> WORK REQUEST
Please rewrite the items from their beginning through the line that contains "参考了如下网址： http://www.", substituting "Allow" for every "Enable" and leaving all else unchanged.

=== Section Start ===

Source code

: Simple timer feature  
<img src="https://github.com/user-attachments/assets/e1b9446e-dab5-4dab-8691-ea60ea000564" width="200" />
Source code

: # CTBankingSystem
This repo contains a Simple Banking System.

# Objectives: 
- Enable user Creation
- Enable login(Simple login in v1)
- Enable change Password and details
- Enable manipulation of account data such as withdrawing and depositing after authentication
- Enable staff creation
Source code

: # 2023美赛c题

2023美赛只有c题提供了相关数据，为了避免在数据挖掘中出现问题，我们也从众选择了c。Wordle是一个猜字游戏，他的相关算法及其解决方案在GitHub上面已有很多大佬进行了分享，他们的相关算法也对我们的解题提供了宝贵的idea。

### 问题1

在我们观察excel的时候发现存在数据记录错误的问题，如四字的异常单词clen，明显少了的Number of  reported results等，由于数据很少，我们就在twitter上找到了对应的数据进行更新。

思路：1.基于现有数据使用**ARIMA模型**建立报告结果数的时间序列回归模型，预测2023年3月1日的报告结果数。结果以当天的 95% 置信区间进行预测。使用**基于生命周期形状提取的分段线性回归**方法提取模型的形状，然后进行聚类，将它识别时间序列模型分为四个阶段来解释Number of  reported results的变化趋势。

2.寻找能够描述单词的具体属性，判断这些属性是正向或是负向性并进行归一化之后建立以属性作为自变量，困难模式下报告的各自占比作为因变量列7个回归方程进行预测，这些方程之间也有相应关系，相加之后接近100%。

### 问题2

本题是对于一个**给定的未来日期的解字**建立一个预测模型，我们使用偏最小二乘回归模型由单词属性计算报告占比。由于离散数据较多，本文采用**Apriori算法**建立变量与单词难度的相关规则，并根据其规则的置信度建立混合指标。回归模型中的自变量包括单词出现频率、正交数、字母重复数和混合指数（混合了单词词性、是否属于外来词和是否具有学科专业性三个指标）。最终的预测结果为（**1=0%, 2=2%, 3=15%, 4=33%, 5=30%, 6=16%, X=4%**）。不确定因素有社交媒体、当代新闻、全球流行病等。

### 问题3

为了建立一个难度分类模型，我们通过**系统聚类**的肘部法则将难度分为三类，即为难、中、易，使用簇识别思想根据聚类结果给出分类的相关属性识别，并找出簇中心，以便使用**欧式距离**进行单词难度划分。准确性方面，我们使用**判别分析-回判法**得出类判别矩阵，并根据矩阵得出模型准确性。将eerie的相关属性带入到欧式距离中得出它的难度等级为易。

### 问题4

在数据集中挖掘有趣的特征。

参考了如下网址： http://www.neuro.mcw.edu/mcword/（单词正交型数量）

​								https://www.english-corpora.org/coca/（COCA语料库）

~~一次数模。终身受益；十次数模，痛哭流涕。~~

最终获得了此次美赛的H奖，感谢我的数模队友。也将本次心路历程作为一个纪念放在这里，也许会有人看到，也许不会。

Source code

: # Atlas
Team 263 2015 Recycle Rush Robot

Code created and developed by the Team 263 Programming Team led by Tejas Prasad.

=== Section End ===

> THE ANSWER
Source code

: Simple timer feature  
<img src="https://github.com/user-attachments/assets/e1b9446e-dab5-4dab-8691-ea60ea000564" width="200" />
Source code

: # CTBankingSystem
This repo contains a Simple Banking System.

# Objectives: 
- Allow user Creation
- Allow login(Simple login in v1)
- Allow change Password and details
- Allow manipulation of account data such as withdrawing and depositing after authentication
- Allow staff creation
Source code

: # 2023美赛c题

2023美赛只有c题提供了相关数据，为了避免在数据挖掘中出现问题，我们也从众选择了c。Wordle是一个猜字游戏，他的相关算法及其解决方案在GitHub上面已有很多大佬进行了分享，他们的相关算法也对我们的解题提供了宝贵的idea。

### 问题1

在我们观察excel的时候发现存在数据记录错误的问题，如四字的异常单词clen，明显少了的Number of  reported results等，由于数据很少，我们就在twitter上找到了对应的数据进行更新。

思路：1.基于现有数据使用**ARIMA模型**建立报告结果数的时间序列回归模型，预测2023年3月1日的报告结果数。结果以当天的 95% 置信区间进行预测。使用**基于生命周期形状提取的分段线性回归**方法提取模型的形状，然后进行聚类，将它识别时间序列模型分为四个阶段来解释Number of  reported results的变化趋势。

2.寻找能够描述单词的具体属性，判断这些属性是正向或是负向性并进行归一化之后建立以属性作为自变量，困难模式下报告的各自占比作为因变量列7个回归方程进行预测，这些方程之间也有相应关系，相加之后接近100%。

### 问题2

本题是对于一个**给定的未来日期的解字**建立一个预测模型，我们使用偏最小二乘回归模型由单词属性计算报告占比。由于离散数据较多，本文采用**Apriori算法**建立变量与单词难度的相关规则，并根据其规则的置信度建立混合指标。回归模型中的自变量包括单词出现频率、正交数、字母重复数和混合指数（混合了单词词性、是否属于外来词和是否具有学科专业性三个指标）。最终的预测结果为（**1=0%, 2=2%, 3=15%, 4=33%, 5=30%, 6=16%, X=4%**）。不确定因素有社交媒体、当代新闻、全球流行病等。

### 问题3

为了建立一个难度分类模型，我们通过**系统聚类**的肘部法则将难度分为三类，即为难、中、易，使用簇识别思想根据聚类结果给出分类的相关属性识别，并找出簇中心，以便使用**欧式距离**进行单词难度划分。准确性方面，我们使用**判别分析-回判法**得出类判别矩阵，并根据矩阵得出模型准确性。将eerie的相关属性带入到欧式距离中得出它的难度等级为易。

### 问题4

在数据集中挖掘有趣的特征。

参考了如下网址： http://www.neuro.mcw.edu/mcword/（单词正交型数量）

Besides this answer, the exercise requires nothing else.